Yes, the MOS from the control arm could indeed be announced in late May before ASCO and could indeed be an important selling point, especially since it can be compared with the PFS numbers from the 2 Bavi control arms.
If half the control arm patients are dead in late May when the PR comes out, but by comparison on the same date in late May either one or both Bavi arms has just passed the point where half the patients have progressed, this will be a very good sign that Bavi MOS numbers will come in quite strong.
Let's remember that the reason why the trial was not unblinded in March or April is because there were still many stable patients who had not yet progressed during those months. If the average historical median PFS from 10 other trials is 2.7 months for this patient population, it's a very good sign that we are out almost 7 months now and this trial has not been unblinded.
Every week that passes with no PR on the unblinding of the trial makes it that much more likely that the data will be good. The Company's silence speaks volumes. The Company isn't too concerned if most posters on this board don't get it. BP is stepping up their due diligence with each passing week and that's all that matters to management.
Yes, I did ask that exact question. The answer ranges from trial to trial. Sometimes it takes only 2 weeks to organize and verify the data from the time it is unblinded until the time it is presented in a PR.
In other trials the sponsor wants to also fly to various trial centers to speak with nurses to understand adverse events, etc. and the total time from unblinding to PR could stretch out to 4 weeks.

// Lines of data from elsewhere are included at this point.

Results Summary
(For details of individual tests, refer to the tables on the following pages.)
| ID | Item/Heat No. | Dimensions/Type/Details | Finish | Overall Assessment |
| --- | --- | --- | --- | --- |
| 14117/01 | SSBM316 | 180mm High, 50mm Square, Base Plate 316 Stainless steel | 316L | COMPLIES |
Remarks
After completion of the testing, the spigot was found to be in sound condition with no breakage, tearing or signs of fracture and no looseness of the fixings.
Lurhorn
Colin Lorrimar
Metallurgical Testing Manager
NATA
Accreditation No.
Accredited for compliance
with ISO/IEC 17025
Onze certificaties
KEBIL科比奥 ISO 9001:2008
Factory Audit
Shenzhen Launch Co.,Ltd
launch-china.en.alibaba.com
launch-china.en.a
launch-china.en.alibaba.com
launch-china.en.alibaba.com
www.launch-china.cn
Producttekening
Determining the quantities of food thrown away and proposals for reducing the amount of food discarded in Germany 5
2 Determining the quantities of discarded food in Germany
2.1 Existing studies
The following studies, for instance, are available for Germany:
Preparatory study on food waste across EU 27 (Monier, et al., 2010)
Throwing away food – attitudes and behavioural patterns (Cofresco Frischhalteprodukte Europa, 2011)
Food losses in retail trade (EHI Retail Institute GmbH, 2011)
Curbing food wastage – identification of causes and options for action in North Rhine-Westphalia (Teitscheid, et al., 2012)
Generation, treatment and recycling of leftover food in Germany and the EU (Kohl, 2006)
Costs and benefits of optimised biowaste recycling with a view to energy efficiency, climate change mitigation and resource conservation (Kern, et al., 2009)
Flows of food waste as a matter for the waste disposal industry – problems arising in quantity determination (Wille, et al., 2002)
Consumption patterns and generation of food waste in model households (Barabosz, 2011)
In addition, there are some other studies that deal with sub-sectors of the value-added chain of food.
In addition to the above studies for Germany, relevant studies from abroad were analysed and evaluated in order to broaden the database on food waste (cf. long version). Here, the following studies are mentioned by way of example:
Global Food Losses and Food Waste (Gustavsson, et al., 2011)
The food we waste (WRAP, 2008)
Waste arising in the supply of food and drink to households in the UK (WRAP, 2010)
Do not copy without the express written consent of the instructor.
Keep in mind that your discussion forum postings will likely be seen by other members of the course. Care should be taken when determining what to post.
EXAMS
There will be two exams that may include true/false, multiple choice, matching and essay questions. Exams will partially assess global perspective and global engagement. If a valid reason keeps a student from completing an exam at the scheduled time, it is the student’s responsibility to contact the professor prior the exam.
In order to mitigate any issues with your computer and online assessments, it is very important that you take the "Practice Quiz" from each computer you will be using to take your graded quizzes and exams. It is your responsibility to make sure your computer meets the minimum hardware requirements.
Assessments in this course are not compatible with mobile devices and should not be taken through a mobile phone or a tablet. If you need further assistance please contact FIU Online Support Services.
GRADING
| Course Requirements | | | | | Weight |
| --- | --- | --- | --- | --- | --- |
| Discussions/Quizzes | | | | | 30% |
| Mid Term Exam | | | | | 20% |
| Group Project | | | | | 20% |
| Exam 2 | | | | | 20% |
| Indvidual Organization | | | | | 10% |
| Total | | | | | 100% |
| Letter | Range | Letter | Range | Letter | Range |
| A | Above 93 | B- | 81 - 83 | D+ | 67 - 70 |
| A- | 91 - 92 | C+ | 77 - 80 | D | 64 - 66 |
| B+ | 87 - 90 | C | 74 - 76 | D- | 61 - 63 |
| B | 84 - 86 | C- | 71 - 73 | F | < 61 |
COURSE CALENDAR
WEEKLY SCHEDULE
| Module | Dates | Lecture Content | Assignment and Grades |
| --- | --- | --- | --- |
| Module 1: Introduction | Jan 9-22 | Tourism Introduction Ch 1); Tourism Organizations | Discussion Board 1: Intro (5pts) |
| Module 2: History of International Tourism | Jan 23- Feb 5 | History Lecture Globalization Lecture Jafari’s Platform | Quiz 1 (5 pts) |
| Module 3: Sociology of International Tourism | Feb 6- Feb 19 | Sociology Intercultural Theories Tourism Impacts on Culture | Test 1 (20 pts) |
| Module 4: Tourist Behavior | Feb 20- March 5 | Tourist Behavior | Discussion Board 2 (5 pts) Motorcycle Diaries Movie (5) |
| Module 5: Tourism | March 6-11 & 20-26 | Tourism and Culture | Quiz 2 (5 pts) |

So IF I am right that they want to release their 2nd line data the week before ASCO, the unblinding is probably taking place next week.
My oncologist friend who does clinical trial work has explained how the unblinding process works. As I understand it, there is no room to delay the unblinding once the median PFS point has clearly been passed in all 3 arms. Once there are only 20 stable patients remaining from the 120 total population and everyone else has progressed, they have to unblind the trial because there is no valid reason to keep it blinded--- given that median PFS has necessarily been reached in each of the 3 arms.
However, if the CEO of the trial sponsor is willing to unblind the data earlier, i.e. when there are still 25 or 30 or 40 stable patients, then that is his call because doing so could introduce bias into the reading of the final PFS radio images.
But if 8 months have gone by and the historical PFS range for the docetaxel only control arm (i.e. 2.7 months) has long been passed, and a huge PR opportunity at ASCO is available, why wouldn't SK unblind the data a bit earlier than he has to.
So to get back to your post, yes, logically what you say makes sense from a PR point of view, but my understanding is that SK is ethically and scientifically under an obligation to unblind the data once it is mature, which in this case means only 20 remaining stable paitents.
That's why it's such good news that there has not yet been an unblinding of the data. It means there are still quite a few stable patients. Let's just hope they are all in the two Bavi arms and none are in the control arm.